Spark 2.0
-
This is issue has been resolved in Spark 2.0 with SPARK-14241.
-
Another similar issue has been resolved in Spark 2.1 with SPARK-14393
Spark 1.x
Problem you experience is rather subtle but can be reduced to a simple fact monotonically_increasing_id
is an extremely ugly function. It is clearly not pure and its value depends on something that is completely out your control.
It doesn’t take any parameters so from an optimizer perspective it doesn’t matter when it is called and can be pushed after all other operations. Hence the behavior you see.
If you take look at the code you’ll find out this is explicitly marked by extending MonotonicallyIncreasingID
expression with Nondeterministic
.
I don’t think there is any elegant solution but one way you can handle this is to add an artificial dependency on the filtered value. For example with an UDF like this:
from pyspark.sql.types import LongType
from pyspark.sql.functions import udf
bound = udf(lambda _, v: v, LongType())
(df
.withColumn("rn", monotonically_increasing_id())

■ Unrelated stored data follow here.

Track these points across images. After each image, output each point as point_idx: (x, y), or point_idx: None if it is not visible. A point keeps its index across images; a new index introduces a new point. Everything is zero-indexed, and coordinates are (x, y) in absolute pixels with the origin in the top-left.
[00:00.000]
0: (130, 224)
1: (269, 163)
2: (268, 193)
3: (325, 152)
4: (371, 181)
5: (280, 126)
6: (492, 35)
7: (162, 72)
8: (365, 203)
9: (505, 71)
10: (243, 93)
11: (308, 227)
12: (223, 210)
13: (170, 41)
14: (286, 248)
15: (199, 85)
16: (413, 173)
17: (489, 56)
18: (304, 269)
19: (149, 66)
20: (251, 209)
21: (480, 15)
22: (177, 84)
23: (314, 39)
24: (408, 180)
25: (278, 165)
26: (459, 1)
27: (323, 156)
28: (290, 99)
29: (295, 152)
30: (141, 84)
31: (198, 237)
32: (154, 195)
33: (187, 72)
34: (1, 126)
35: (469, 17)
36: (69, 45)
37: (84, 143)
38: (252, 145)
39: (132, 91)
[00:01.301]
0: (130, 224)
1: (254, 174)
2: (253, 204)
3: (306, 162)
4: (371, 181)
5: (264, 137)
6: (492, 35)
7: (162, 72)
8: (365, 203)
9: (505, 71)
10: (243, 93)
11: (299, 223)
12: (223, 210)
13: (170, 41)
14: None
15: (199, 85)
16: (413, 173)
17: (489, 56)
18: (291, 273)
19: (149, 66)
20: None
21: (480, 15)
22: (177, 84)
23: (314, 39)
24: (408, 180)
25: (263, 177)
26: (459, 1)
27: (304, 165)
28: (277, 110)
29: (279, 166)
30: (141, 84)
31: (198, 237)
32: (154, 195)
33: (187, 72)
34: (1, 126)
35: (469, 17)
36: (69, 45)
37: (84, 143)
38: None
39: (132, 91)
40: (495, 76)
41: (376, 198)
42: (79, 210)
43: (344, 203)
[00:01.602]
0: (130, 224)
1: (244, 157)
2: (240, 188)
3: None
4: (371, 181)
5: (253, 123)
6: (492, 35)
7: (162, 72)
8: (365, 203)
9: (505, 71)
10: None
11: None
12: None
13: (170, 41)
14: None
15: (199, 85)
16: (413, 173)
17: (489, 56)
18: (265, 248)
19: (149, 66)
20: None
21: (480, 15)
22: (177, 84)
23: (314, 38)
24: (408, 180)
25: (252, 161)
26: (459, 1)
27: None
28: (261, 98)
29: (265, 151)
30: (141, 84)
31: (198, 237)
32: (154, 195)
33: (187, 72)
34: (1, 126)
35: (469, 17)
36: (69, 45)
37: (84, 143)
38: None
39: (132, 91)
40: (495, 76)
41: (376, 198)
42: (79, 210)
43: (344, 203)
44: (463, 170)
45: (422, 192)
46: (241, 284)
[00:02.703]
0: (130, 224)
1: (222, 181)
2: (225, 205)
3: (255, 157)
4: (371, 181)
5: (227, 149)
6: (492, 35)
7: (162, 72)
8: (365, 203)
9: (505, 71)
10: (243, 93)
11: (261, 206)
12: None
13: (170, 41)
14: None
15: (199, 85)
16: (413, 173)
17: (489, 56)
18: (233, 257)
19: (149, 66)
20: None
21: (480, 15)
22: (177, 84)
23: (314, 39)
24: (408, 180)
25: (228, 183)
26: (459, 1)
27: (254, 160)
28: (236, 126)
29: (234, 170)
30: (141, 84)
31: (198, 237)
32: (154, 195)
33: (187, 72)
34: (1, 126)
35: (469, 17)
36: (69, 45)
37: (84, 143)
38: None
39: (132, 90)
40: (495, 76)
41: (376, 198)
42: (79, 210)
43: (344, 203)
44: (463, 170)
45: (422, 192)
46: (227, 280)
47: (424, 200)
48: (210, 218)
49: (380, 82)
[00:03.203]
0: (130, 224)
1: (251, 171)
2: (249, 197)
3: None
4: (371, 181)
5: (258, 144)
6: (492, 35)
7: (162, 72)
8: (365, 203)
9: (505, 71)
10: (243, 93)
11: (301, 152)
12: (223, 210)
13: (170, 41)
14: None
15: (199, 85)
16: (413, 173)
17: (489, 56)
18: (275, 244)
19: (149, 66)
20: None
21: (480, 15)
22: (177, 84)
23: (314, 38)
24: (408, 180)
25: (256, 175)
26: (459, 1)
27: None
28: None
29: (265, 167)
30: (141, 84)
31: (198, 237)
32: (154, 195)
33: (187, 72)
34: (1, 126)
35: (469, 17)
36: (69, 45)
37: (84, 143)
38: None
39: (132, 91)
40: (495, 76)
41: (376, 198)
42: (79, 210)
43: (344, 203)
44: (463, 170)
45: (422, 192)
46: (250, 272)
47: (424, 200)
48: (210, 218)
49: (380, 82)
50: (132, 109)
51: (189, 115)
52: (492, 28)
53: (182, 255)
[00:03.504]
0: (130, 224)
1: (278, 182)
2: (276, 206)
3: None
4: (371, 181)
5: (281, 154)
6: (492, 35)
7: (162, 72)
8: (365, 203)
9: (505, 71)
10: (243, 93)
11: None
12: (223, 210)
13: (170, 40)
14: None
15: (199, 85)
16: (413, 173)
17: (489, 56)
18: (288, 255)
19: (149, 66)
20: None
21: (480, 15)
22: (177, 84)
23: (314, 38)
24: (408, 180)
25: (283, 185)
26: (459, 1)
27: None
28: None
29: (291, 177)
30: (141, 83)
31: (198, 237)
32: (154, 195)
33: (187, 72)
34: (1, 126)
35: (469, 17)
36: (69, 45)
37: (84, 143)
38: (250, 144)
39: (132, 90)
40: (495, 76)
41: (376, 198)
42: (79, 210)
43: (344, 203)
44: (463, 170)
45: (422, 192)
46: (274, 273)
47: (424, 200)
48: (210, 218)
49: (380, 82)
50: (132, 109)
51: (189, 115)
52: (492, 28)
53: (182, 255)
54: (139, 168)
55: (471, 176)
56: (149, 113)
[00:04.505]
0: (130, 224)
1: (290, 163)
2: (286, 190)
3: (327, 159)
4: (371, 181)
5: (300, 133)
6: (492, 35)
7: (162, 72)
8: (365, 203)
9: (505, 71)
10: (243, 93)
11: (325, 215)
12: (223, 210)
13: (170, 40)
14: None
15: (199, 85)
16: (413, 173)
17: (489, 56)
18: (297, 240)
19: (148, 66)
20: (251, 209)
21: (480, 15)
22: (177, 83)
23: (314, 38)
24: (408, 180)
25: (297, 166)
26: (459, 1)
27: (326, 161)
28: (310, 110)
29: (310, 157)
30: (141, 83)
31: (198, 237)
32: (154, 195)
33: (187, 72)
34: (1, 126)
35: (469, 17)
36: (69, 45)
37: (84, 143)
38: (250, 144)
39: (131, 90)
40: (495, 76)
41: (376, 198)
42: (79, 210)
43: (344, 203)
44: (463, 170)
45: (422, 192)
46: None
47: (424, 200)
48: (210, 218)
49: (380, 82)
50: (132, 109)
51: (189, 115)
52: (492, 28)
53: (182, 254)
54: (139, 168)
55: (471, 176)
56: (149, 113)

# Due to nondeterministic behavior it has to be a separate step
.withColumn("rn", bound("P", "rn"))
.where("P"))
In general it could be cleaner to add indices using zipWithIndex
on a RDD
and then convert it back to a DataFrame
.
* Workaround shown above is no longer a valid solution (nor required) in Spark 2.x where Python UDFs are subject of the execution plan optimizations.